[Study text]
Tuberculosis is widespread. Alaska is the 8th least populated state (only Vermont and Wyoming have less people), yet we have a tuberculosis incidence rate of 13.0 per capita. So how did it get this bad in the first place, and what do we even do about a disease that can lie dormant for years?

For my art piece, I chose to make a pamphlet in Photoshop (I like using photoshop, and I’ve always liked pamphlets as a way to spread information.) My idea on solving tuberculosis is partially detailed on my pamphlet – And the other part of it would be the type of information given out to help people understand why A. this cause should be supported, and B. what could be given to affected individuals to help them understand and hopefully trust the people working with them to treat TB enough to be involved in their treatment. Design-wise, I chose the color red to make the titles pop because it’s the color of World TB Day (March 24th). I aimed my pamphlet towards the people that, like I did before this class, have heard of TB before but don’t really know what it is.

My idea for solving TB came from one of my research papers. The group of researchers had gone out to Bethel, AK, to compare a new, quicker acting test to much slower conventional samples. A big reason TB has gotten to be as much of a problem as it is in our state is because apparently, the ONLY LAB capable of testing for TB is in Anchorage. That, compared with latent TB becoming active TB, and the fact that practically everyone ends up with the symptoms associated with TB (coughs, fevers, etc – very common things in Alaska in the wintertime). If we can get the people most at risk helped (that being Alaska Natives, who also have high rates of other risk factors for TB such as diabetes, renal failure, and homelessness) that can help us lower our TB infection numbers, and help protect others in these communities who have not yet contracted the virus. To catch all of it, we would need to test everyone with sputum samples to catch both latent and active TB. Then, the treatment needs to be free and available. The patients will need to be followed up with on a regular basis, both to make sure the meds are working and to cover any bases. In my mind, the easiest way to do this would be monthly visits from the same doctors that the patients hopefully trust.
[/Study text]
[Dataset excerpts]
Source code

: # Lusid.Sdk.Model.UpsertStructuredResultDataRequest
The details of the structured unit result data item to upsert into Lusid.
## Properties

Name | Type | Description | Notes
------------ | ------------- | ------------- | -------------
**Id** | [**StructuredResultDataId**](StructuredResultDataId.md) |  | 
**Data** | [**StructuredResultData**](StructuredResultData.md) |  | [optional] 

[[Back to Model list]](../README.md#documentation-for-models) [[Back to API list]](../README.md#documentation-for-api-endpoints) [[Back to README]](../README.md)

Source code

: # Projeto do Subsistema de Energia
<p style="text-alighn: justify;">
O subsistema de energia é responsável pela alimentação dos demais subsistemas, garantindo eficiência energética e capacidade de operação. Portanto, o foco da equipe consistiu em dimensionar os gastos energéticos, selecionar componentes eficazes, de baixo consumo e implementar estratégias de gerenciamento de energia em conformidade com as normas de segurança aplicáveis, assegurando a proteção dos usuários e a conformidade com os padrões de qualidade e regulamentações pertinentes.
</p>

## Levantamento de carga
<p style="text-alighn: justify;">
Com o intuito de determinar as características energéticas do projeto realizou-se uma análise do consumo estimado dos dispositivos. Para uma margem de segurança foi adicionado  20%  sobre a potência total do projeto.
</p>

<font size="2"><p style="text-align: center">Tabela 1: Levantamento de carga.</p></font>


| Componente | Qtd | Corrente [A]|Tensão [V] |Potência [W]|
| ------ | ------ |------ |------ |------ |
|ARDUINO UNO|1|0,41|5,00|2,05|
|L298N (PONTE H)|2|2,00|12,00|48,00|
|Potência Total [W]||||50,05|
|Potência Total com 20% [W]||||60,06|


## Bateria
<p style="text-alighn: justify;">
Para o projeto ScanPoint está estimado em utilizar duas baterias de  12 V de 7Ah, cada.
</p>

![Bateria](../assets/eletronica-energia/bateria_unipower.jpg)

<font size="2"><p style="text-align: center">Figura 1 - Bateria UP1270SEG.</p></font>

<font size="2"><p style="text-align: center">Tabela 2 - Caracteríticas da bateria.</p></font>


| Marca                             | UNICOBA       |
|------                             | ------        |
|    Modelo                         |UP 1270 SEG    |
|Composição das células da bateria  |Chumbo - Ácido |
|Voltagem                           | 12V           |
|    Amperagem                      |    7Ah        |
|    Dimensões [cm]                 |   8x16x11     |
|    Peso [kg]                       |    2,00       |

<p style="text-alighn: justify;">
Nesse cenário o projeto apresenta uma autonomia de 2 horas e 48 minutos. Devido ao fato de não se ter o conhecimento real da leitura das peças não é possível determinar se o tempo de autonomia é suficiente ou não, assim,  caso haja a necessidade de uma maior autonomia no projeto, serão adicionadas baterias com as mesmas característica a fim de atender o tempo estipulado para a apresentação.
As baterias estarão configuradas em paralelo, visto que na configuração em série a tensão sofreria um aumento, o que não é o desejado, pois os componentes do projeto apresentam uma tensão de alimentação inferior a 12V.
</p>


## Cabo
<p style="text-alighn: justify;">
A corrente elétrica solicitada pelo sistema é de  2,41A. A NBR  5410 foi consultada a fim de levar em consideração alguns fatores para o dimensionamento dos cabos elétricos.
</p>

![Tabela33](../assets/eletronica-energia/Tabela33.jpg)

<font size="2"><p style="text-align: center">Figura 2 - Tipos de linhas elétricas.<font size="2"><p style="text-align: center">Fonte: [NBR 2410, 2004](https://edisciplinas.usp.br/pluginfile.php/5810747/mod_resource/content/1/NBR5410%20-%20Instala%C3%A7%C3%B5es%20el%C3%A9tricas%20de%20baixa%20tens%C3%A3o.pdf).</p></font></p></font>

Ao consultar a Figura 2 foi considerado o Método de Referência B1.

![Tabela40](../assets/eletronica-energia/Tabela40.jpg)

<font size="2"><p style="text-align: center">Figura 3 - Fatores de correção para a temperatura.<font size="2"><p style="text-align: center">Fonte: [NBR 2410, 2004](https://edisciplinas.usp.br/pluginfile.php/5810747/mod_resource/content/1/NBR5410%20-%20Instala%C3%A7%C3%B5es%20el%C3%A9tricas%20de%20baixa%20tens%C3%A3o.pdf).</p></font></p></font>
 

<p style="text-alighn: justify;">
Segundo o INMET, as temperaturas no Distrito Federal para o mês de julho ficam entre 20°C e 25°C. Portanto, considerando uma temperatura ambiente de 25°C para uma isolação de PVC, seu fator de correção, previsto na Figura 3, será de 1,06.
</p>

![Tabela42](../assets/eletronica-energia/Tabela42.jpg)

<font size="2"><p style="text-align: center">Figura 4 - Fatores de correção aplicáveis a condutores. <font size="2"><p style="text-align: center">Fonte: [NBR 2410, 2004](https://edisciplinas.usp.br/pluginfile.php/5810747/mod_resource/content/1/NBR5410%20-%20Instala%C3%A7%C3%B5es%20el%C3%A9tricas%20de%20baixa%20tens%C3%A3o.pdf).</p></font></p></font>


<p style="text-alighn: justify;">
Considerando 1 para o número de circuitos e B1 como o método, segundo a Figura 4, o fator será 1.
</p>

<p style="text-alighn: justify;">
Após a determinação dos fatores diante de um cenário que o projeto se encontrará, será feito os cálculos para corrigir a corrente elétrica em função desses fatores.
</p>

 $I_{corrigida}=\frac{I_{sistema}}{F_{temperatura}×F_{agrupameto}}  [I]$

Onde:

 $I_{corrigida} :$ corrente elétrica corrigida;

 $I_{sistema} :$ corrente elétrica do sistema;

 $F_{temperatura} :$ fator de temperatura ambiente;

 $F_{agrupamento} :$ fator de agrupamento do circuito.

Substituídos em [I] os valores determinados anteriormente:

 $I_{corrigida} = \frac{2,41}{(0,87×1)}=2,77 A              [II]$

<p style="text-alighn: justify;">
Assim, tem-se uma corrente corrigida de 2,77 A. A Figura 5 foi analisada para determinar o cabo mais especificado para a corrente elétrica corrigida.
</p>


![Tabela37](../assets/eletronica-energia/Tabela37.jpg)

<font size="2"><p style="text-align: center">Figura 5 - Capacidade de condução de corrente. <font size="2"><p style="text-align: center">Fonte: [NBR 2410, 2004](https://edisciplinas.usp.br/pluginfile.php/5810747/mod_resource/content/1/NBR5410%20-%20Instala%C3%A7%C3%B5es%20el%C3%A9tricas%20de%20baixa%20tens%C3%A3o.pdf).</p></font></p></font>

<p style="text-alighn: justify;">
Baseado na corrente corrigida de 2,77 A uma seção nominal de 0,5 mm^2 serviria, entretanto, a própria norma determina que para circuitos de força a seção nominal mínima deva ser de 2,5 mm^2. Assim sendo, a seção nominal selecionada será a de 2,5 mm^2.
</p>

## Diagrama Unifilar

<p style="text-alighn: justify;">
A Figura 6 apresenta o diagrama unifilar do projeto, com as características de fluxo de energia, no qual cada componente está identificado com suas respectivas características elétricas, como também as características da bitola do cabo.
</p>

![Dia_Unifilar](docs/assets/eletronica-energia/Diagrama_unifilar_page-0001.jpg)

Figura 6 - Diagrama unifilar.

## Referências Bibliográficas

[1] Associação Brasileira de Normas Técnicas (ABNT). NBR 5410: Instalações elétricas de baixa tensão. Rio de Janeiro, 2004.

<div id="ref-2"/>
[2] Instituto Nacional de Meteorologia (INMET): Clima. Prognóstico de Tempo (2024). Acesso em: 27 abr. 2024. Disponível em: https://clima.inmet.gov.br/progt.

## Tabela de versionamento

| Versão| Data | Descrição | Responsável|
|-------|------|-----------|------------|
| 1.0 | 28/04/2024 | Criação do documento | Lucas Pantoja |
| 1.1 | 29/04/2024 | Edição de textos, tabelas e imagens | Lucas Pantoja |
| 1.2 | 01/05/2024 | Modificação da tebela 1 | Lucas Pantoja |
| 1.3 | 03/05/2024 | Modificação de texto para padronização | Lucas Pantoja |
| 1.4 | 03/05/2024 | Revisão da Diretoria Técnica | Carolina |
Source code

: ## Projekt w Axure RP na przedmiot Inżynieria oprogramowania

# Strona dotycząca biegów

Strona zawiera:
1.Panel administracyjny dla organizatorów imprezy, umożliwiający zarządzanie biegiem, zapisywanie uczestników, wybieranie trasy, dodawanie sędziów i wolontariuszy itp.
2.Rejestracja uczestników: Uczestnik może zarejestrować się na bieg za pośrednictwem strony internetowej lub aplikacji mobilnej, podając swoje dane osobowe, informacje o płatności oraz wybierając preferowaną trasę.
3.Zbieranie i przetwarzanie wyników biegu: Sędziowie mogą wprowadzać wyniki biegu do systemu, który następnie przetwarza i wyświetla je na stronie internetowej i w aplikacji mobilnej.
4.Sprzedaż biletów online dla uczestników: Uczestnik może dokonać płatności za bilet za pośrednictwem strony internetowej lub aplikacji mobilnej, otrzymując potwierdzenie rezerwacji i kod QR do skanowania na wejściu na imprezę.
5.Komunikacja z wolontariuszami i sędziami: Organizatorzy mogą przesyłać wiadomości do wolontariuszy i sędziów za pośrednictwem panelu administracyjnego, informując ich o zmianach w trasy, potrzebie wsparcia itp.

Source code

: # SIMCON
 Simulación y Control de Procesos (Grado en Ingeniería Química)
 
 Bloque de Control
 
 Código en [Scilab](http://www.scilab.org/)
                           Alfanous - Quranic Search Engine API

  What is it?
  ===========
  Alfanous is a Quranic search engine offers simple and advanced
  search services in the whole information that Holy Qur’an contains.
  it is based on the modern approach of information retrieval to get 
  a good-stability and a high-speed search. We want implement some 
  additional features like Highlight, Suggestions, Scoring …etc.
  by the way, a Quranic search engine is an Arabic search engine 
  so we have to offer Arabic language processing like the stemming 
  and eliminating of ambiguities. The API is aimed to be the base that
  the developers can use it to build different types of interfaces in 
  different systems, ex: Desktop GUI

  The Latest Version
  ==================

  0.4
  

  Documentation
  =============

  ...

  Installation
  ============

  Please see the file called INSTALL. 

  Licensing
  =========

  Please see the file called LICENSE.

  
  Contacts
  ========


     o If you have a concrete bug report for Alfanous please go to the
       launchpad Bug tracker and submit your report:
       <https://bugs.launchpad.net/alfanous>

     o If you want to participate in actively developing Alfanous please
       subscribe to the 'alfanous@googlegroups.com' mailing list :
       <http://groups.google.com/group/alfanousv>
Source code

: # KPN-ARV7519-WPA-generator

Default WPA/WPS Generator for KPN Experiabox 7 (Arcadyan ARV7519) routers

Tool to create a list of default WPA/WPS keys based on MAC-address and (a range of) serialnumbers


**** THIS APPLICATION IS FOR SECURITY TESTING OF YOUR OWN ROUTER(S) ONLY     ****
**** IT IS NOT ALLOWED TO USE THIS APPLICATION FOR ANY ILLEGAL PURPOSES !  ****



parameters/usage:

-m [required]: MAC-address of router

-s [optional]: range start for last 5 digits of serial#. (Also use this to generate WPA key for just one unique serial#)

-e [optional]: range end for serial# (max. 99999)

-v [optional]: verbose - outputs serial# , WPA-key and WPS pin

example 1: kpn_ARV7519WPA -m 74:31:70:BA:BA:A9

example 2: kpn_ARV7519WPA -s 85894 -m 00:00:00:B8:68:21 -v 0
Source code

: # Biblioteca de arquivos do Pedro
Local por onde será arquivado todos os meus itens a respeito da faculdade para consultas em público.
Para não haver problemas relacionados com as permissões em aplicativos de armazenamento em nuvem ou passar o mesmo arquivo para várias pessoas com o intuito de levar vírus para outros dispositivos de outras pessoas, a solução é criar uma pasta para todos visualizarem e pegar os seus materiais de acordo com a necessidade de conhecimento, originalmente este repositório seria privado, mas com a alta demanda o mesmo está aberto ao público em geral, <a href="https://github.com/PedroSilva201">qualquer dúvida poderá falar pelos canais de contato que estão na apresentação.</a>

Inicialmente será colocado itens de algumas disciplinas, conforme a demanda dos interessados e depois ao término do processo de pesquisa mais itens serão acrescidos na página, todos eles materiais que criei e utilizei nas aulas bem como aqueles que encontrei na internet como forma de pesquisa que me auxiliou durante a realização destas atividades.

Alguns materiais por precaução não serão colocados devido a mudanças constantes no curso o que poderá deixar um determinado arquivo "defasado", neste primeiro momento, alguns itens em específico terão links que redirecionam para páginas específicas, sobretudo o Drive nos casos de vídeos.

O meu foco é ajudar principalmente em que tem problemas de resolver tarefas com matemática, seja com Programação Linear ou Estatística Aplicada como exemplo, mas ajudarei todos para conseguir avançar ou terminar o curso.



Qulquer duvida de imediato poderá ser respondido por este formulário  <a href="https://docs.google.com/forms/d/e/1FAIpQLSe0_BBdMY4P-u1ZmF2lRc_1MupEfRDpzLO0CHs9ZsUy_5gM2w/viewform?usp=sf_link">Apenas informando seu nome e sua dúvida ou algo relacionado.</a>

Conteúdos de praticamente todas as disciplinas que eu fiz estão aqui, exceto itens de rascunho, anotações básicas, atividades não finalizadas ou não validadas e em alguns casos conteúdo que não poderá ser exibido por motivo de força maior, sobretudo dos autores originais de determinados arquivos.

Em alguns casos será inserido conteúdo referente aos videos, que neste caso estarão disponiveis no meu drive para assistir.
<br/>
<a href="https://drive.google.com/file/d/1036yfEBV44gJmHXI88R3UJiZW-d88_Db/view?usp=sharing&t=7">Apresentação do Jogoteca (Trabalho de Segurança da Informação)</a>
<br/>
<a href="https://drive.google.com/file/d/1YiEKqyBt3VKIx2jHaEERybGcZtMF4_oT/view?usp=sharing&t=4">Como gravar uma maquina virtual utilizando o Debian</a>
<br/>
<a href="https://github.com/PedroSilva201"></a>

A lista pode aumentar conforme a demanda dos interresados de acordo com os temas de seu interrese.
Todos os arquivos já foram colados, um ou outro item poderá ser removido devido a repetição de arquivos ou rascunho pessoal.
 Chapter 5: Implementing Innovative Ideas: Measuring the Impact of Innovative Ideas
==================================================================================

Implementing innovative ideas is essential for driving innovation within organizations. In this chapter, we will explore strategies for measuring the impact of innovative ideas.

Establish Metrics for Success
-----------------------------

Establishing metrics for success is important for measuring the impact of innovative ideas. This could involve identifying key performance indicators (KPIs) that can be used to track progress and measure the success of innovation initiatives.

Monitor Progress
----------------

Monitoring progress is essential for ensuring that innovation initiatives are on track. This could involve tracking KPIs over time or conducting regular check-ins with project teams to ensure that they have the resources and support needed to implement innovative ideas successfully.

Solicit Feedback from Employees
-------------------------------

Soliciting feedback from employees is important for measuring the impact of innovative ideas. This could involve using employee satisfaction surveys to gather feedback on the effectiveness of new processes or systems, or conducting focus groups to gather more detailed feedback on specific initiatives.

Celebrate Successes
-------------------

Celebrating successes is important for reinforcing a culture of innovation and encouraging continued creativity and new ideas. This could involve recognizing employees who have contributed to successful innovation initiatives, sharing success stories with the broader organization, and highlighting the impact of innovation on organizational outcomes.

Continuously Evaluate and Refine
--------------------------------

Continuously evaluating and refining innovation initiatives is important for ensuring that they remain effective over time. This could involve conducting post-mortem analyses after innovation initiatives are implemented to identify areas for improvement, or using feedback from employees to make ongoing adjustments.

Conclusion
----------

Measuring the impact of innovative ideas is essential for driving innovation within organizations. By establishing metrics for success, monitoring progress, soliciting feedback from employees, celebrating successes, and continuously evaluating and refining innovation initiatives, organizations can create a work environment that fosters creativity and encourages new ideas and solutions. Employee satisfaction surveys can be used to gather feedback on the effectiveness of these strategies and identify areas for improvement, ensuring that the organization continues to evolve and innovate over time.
[/Dataset excerpts]
Exercise objective
In the text about tuberculosis, why was red chosen for the pamphlet's titles?

Solved exercise
Red is the color of World TB Day (March 24th).